Till that time in the future hopefully to come, Kashmir will remain in the fundamentalist’s domain, where there will be no scope and space for re-growth and re-development of composite Kashmiri culture. And Kashmiri Pandits (the original inhabitants of the Valley) will persist to be deemed as ancient relics of Kashmir’s past to be consigned to the pages of Kashmiri history in library archives. That too if we are lucky because there seems to be a mandate to even wipe us from the texts of history books!

This is the truth for Kashmiri Hindus even as both the State and Central Govts proclaim that conditions in the Valley are limping back to normalcy. Such proclamations by the powerful elite are to simply create a delusion in both at Srinagar and Delhi and mislead the people of India; whereas the fact is that Kashmiri Hindus have been eliminated from the political and social landscape of the Valley by a willful design of the Islamic terrorists. Their instruments were widespread and random brutal killings, ransacking and vandalizing of Kashmiri Hindu properties, usurping these or turning these into ghost places. Kashmiri Hindu jobs and businesses have either been ruined or snatched. Now even their traces and footprints are being removed so that they have no moorings and therefore no hopes of going back. Only a miniscule number of some 5000 odd Kashmiri Pandits have been held back as political hostages to mislead the international community and show that the race of Kashmiri Pandits has not been totally cleared from the Valley.

A young Kashmiri Doctor Bhutt could not but consider the sight of a Kashmiri Hindu as uncommon, comparable to watching a specimen of an endangered species. But this tragedy is lost on fellow Kashmiri Hindus and we are unable to come together around issues of community preservation. We have not been able to create a vision for ourselves as we seem to have generally lost the zest and longing for our homeland.
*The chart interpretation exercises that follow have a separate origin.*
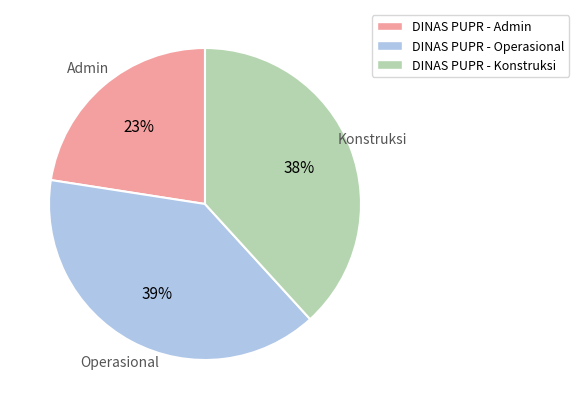

Does any single category account for the majority?

No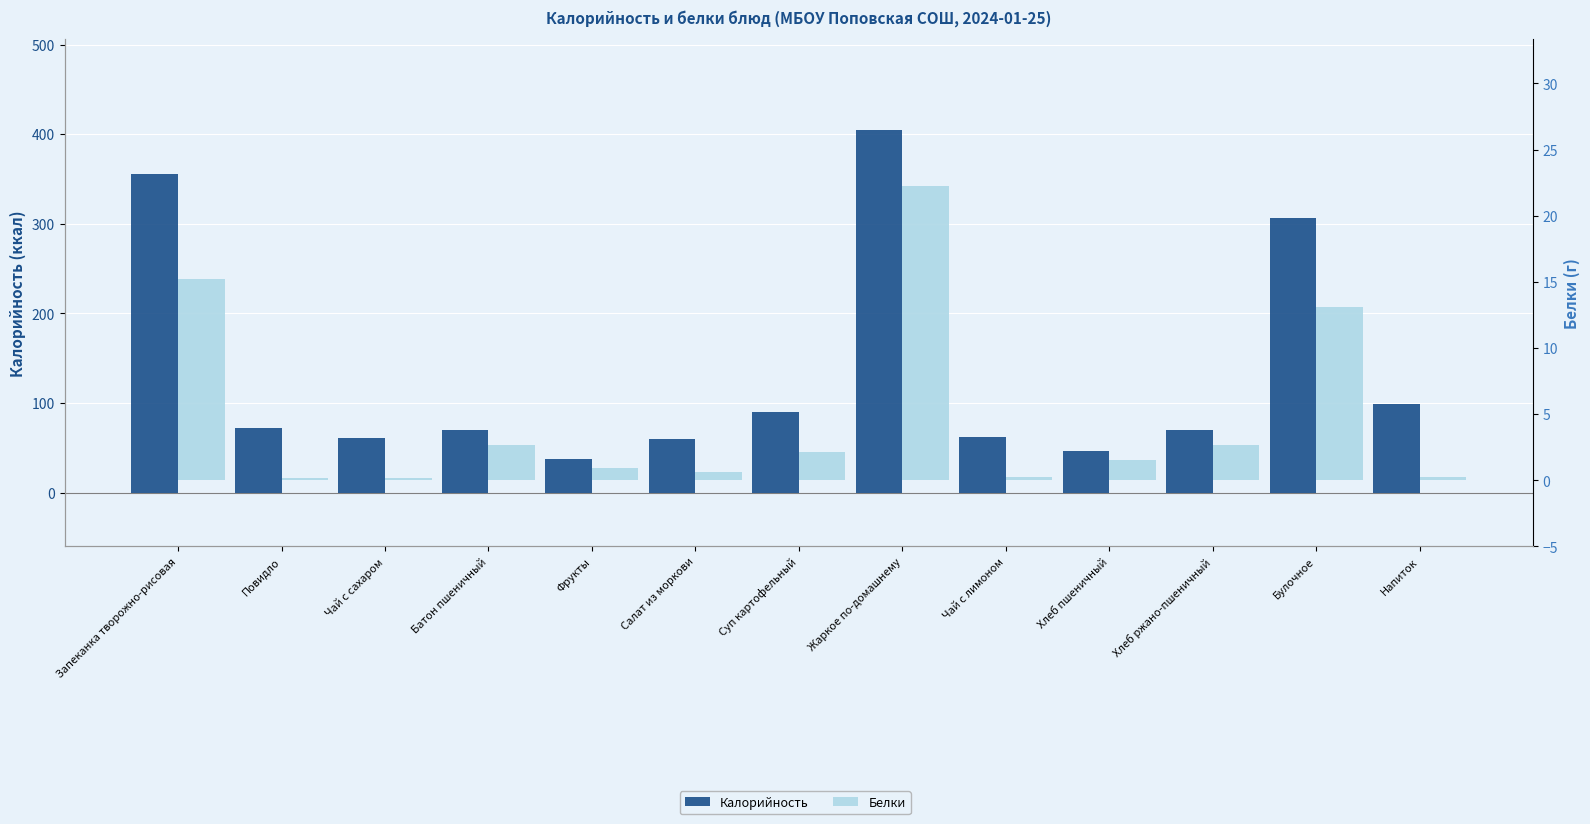

At which label does Белки first exceed 1?

Запеканка творожно-рисовая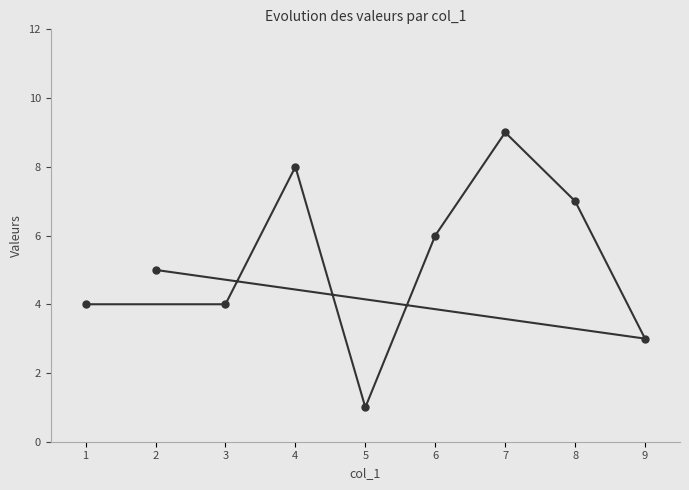

How many interior local peaks (higher than both neighbors) does the data have?

2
We still continue to play games of one-upmanship with each other due to our inflated egos. If it remains so, we may even have to accept such a losing fate in eventuality. Just for the simple reason that we have not yet been able to iron and straighten our internal differences which at the most are trivial and trite. We will never be able to see the light at the other end of the Jawahar tunnel.

This light is still blinking at us to grasp realities and restart our journey of self-help so that we are able to assert our fundamental right to live in Kashmir. If we fail to assert this basic and fundamental right of survival, we will wither sooner than later. If at all we will become relics in the annals of Kashmir history and for this our future generations will not condone us. Should we consent for that to happen?

*P.N.Ganjoo was born in a modest Kashmiri family about 7 decades ago, lost his father early and was raised by his honest, hardworking mother. With her efforts he received his education in Srinagar and went on to serve in various Government Departments before retiring as a senior grade KAS officer.

Presently he is working on his varied interests besides being a consulting Director of a software services company.